De votre effectif salarié dépend votre assujettissement à de nombreuses obligations sociales. Cotisations sur les heures supplémentaires, participation à la formation professionnelle, élection d’un Comité social et économique (CSE)…

Sa mesure précise est donc déterminante. Mais si elle s’avère relativement simple à réaliser pour une entreprise bénéficiant d’une activité régulière sur l’année et de faibles mouvements du personnel, son calcul se complique en cas de turn-over important, de temps partiels et/ou de multiples recrutements ponctuels.

Selon l’article 1111-2 du Code du travail, les collaborateurs et collaboratrices à comptabiliser dans l’effectif sont les :

  • Salarié·es en CDI ;
  • Travailleurs et travailleuses à domicile ;
  • Salarié·es en CDD ;
  • Salarié·es intermittent·es ;
  • Salarié·es mis·es à disposition (s’ils travaillent dans l’entreprise depuis au moins un an) ;
  • Intérimaires.

Une exception existe toutefois : les intérimaires, les salarié·es en CDD ou les personnes mises à disposition par une entreprise extérieure n’ont pas à être comptabilisé·es dans l’effectif d’une entreprise utilisatrice s’ils ou elles remplacent un·e salarié·e absent·e ou dont le contrat a été suspendu.


Le calcul de l’effectif moyen dépend ensuite de certaines variables :

  • Les salarié·es en CDI à temps plein, ainsi que les travailleurs et travailleuses à domicile, comptent chacun·e pour une unité ;
  • Les salarié·es en CDD, les intérimaires, les intermittent·es ou les personnes mises à disposition par une entreprise extérieure sont pris·es en compte au prorata de leur temps de présence (nombre de jours calendaires de présence dans l’entreprise) ;
  • Les salarié·es à temps partiel (ainsi que les salarié·es en forfait jour inférieur à 218) quel que soit leur contrat de travail, sont comptabilisé·es au prorata de leur temps de travail (somme totale de leur temps de travail divisée par la durée légale ou conventionnelle de travail).

Les mains d'une cheffe d'entreprise en train de calculer son effectif salarié sur une calculatrice.

Sont exclues du calcul de l’effectif salarié les stagiaires et les personnes embauchées :
- en contrat d’alternance (contrat d’apprentissage ou de professionnalisation) ;
- en contrat d’insertion pendant la durée de leur aide financière (sauf concernant la mise en place et le fonctionnement du comité social et économique (CSE).
> À lire aussi : Embauche en alternance : qu’en pensent les entreprises et les candidat·es ?


Bon à savoir: que vos salarié·es soient absent·es (congé, arrêt de travail) ou que leur contrat soit suspendu (congé de maternité, congé d'adoption, congé parental d'éducation), ils ou elles doivent tout de même être pris·es en compte, à hauteur de leur durée légale ou conventionnelle de travail.

> À lire aussi : Peut-on remplacer un salarié absent pour une durée indéfinie ? La réponse ici


Franchissement de seuil d’effectif salarié : quelles sont les conséquences ?


Recruter un ou plusieurs nouveaux talents cette année vous fera-t-il automatiquement franchir un seuil d’effectif, avec de nouvelles conséquences sociales ou fiscales à la clé ? L’entrée en vigueur de la loi PACTE en janvier 2020 a justement visé à atténuer les effets de ces dépassements.

Elle a en effet réduit à 3 les seuils d’effectif salarié : 11 salarié·es, 50 salarié·es et 250 salarié·es (en faisant ainsi disparaître le seuil de 20 salarié·es au profit du seuil de 50 salarié·es pour de nombreuses obligations sociales : contribution à l’effort de construction ou au fonds national d’aide au logement, obligation de mise en place d’un règlement intérieur, etc.).

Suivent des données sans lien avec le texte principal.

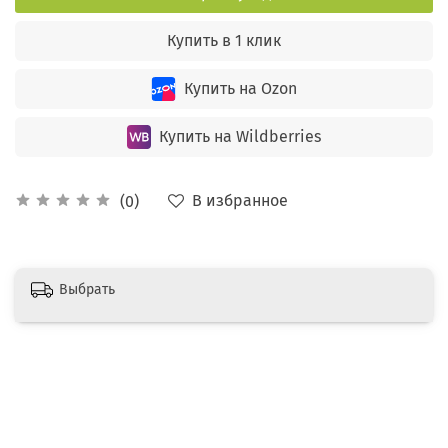
Купить в 1 клик
Купить на Ozon
Купить на Wildberries
В избранное
(0)
Выбрать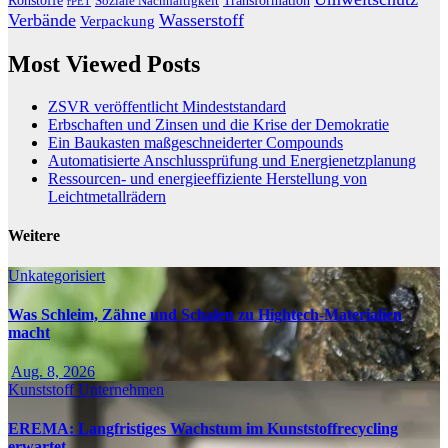
Transformation
Rohstoffe
Soziale Nachhaltigkeit
rPET
Verbände
Wasserstoff
Verpackung
Most Viewed Posts
ZSVR veröffentlicht Mindeststandard
Erbschaften und Zinsen und die Krise der Demokratie
Ein Baukasten maßgeschneiderter Compounds
Automatisierte Anschlussprüfung und Energienetzplanung
Ressourcen- und energieeffiziente Herstellung von
Leichtmetallrädern
Weitere
Unkategorisiert
Was Schleim, Zähne und Schalen zu Hightech-Materialien
macht
Aug. 8, 2026
Kunststoff
Unternehmen
EREMA: Langfristiges Wachstum im Kunststoffrecycling
erwartet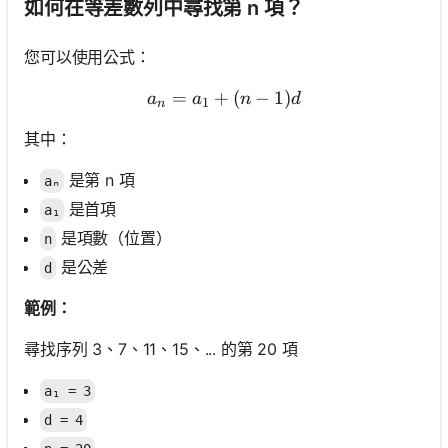
如何在等差數列中尋找第 n 項？
您可以使用公式：
=
+
aₙ = a₁ + (n - 1)d
(
−
1
)
a
a
n
d
1
n
其中：
是第 n 項
aₙ
是首項
a₁
是項數（位置）
n
是公差
d
範例：
尋找序列 3、7、11、15、... 的第 20 項
a₁ = 3
d = 4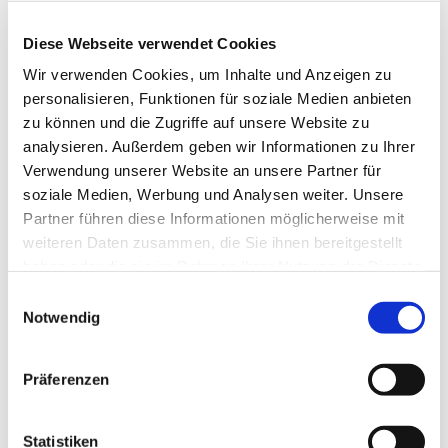
Diese Webseite verwendet Cookies
Wir verwenden Cookies, um Inhalte und Anzeigen zu
personalisieren, Funktionen für soziale Medien anbieten
zu können und die Zugriffe auf unsere Website zu
analysieren. Außerdem geben wir Informationen zu Ihrer
Verwendung unserer Website an unsere Partner für
soziale Medien, Werbung und Analysen weiter. Unsere
Partner führen diese Informationen möglicherweise mit
weiteren Daten zusammen, die Sie ihnen bereitgestellt
haben oder die sie im Rahmen Ihrer Nutzung der Dienste
gesammelt haben.
Einwilligungsauswahl
Dies könnte Sie auch
Notwendig
interessieren
Präferenzen
Statistiken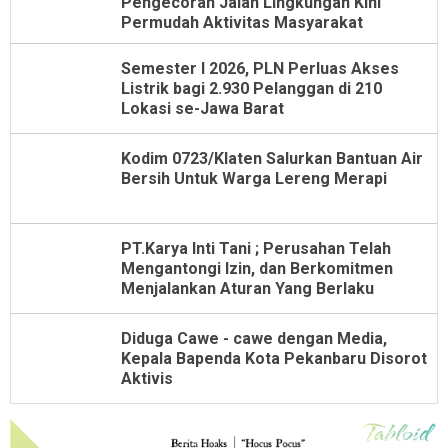
Pengecoran Jalan Lingkungan Kini
Permudah Aktivitas Masyarakat
Semester I 2026, PLN Perluas Akses
Listrik bagi 2.930 Pelanggan di 210
Lokasi se-Jawa Barat
Kodim 0723/Klaten Salurkan Bantuan Air
Bersih Untuk Warga Lereng Merapi
PT.Karya Inti Tani ; Perusahan Telah
Mengantongi Izin, dan Berkomitmen
Menjalankan Aturan Yang Berlaku
Diduga Cawe - cawe dengan Media,
Kepala Bapenda Kota Pekanbaru Disorot
Aktivis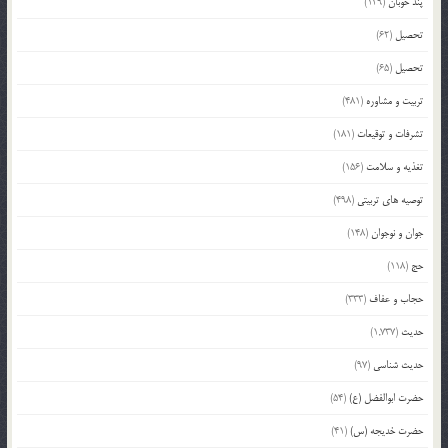
پند خوبان
(129)
تحصیل
(62)
تحصیل
(65)
تربیت و مشاوره
(481)
تشرفات و توقیعات
(181)
تغذیه و سلامت
(156)
توصیه های تربیتی
(498)
جوان و نوجوان
(148)
حج
(118)
حجاب و عفاف
(333)
حدیث
(1,737)
حدیث شناسی
(97)
حضرت ابوالفضل (ع)
(54)
حضرت خدیجه (س)
(41)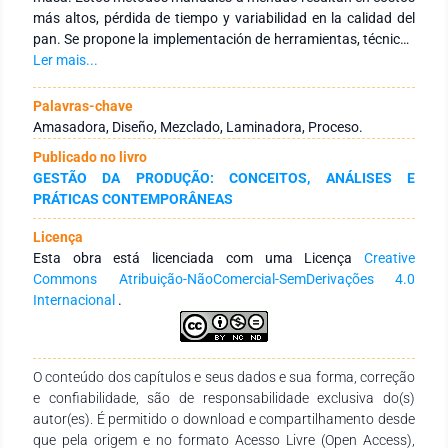
más altos, pérdida de tiempo y variabilidad en la calidad del
pan. Se propone la implementación de herramientas, técnicas
para mejorar la productividad y la calidad del producto final.
Ler mais...
Se realizó un estudio para diseñar una máquina que optimice
el proceso de amasado y laminado, basado en principios de
Palavras-chave
ingeniería mecánica. La meta es mejorar las condiciones de
Amasadora, Diseño, Mezclado, Laminadora, Proceso.
vida de los trabajadores, aumentar la productividad, mejorar
Publicado no livro
la calidad y reducir los costos. Las máquinas laminadoras,
GESTÃO DA PRODUÇÃO: CONCEITOS, ANÁLISES E
esenciales en la panadería, permiten un laminado eficiente de
PRÁTICAS CONTEMPORÂNEAS
la masa, y su demanda está creciendo debido al interés en
productos artesanales de calidad. Estas máquinas se están
Licença
modernizando con innovaciones para satisfacer las
Esta obra está licenciada com uma Licença
Creative
tendencias actuales del consumidor.
Commons Atribuição-NãoComercial-SemDerivações 4.0
Internacional
.
O conteúdo dos capítulos e seus dados e sua forma, correção
e confiabilidade, são de responsabilidade exclusiva do(s)
autor(es). É permitido o download e compartilhamento desde
que pela origem e no formato Acesso Livre (Open Access),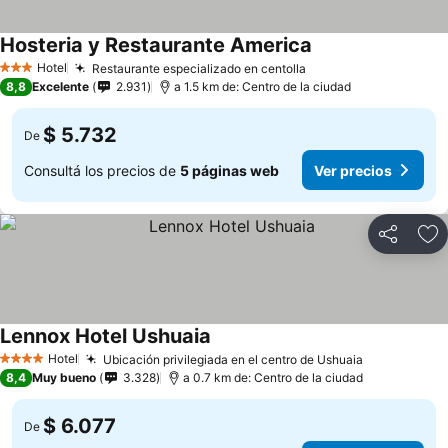
Hosteria y Restaurante America
Hotel
Restaurante especializado en centolla
3 Estrellas
8,8
Excelente
2.931
a 1.5 km de: Centro de la ciudad
$ 5.732
De
Consultá los precios de
5 páginas web
Ver precios
Compartir
Añ
Lennox Hotel Ushuaia
Hotel
Ubicación privilegiada en el centro de Ushuaia
4 Estrellas
8,4
Muy bueno
3.328
a 0.7 km de: Centro de la ciudad
$ 6.077
De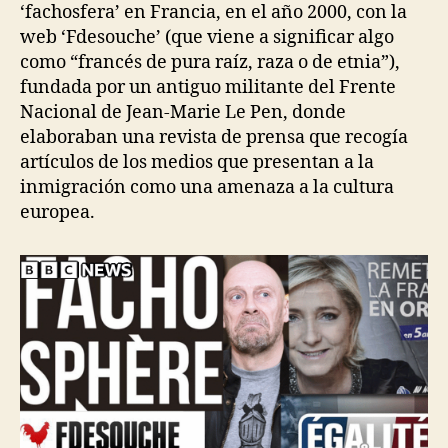
‘fachosfera’ en Francia, en el año 2000, con la
web ‘Fdesouche’ (que viene a significar algo
como “francés de pura raíz, raza o de etnia”),
fundada por un antiguo militante del Frente
Nacional de Jean-Marie Le Pen, donde
elaboraban una revista de prensa que recogía
artículos de los medios que presentan a la
inmigración como una amenaza a la cultura
europea.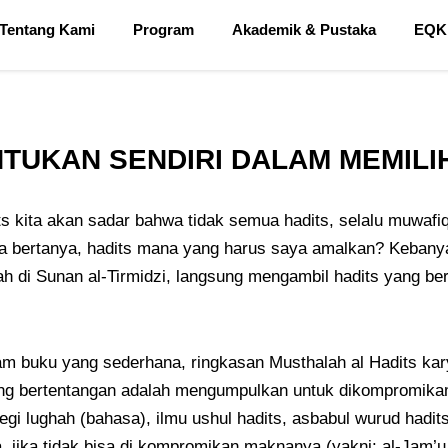
Tentang Kami
Program
Akademik & Pustaka
EQK
NTUKAN SENDIRI DALAM MEMILI
ts kita akan sadar bahwa tidak semua hadits, selalu muwaf
ita bertanya, hadits mana yang harus saya amalkan? Kebanya
h di Sunan al-Tirmidzi, langsung mengambil hadits yang ber
alam buku yang sederhana, ringkasan Musthalah al Hadits k
ang bertentangan adalah mengumpulkan untuk dikompromikam 
egi lughah (bahasa), ilmu ushul hadits, asbabul wurud hadits
ua, jika tidak bisa di kompromikan maknanya (yakni: al-Jam’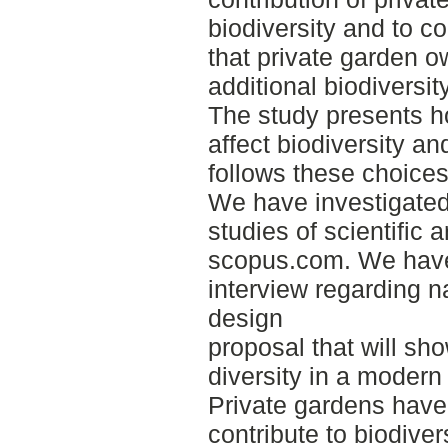
biodiversity and to c
that private garden o
additional biodiversi
The study presents h
affect biodiversity a
follows these choices
We have investigated 
studies of scientific 
scopus.com. We have
interview regarding n
design
proposal that will sh
diversity in a modern
Private gardens have 
contribute to biodiver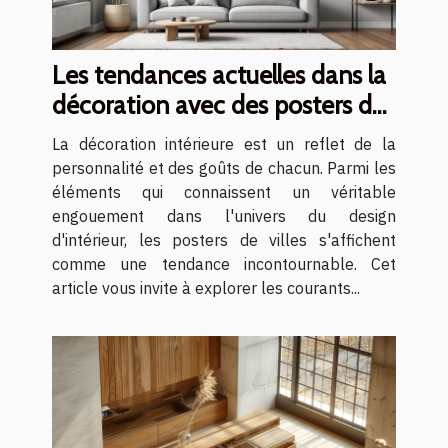
Les tendances actuelles dans la
décoration avec des posters de
villes
La décoration intérieure est un reflet de la
personnalité et des goûts de chacun. Parmi les
éléments qui connaissent un véritable
engouement dans l'univers du design
d'intérieur, les posters de villes s'affichent
comme une tendance incontournable. Cet
article vous invite à explorer les courants...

Le seuil de 20 salarié·es est toutefois encore en vigueur concernant certaines obligations, telles que l’obligation d’emploi de travailleurs handicapés (OETH), ou certains aspects relatifs aux heures supplémentaires (défiscalisation, contrepartie sous forme de repos en cas de dépassement du contingent).


Enfin, la loi PACTE a mis en place un dispositif de gel des effets de seuils : sauf exception, le seuil d’effectif doit être atteint ou dépassé pendant 5 ans consécutifs pour être considéré comme contraignant.

> Le saviez-vous ? Recruter des intérimaires en apprentissage, c’est possible !


Chaque jour, nos milliers d’entreprises clientes bénéficient de l’accompagnement attentif de nos expert·es, pour élaborer des stratégies de ressources humaines performantes et durables. Notre promesse ? Une relation de service 100 % confiance et un véritable engagement pour l’emploi. Laissez-vous surprendre !


Tout l'effectif salarié d'une entreprise rassemblé.

Changement d’échelle, développement sur de nouveaux marchés ou augmentation d’activité : de nombreuses circonstances conduisent à recruter… au risque parfois de changer de seuil d’effectif salarié, et de voir donc le poids de ses charges sociales augmenter. Depuis 2020, la loi PACTE a toutefois participé à réduire significativement l’impact de ces franchissements. Le point sur les salarié·es à inclure, ou non, dans vos déclarations !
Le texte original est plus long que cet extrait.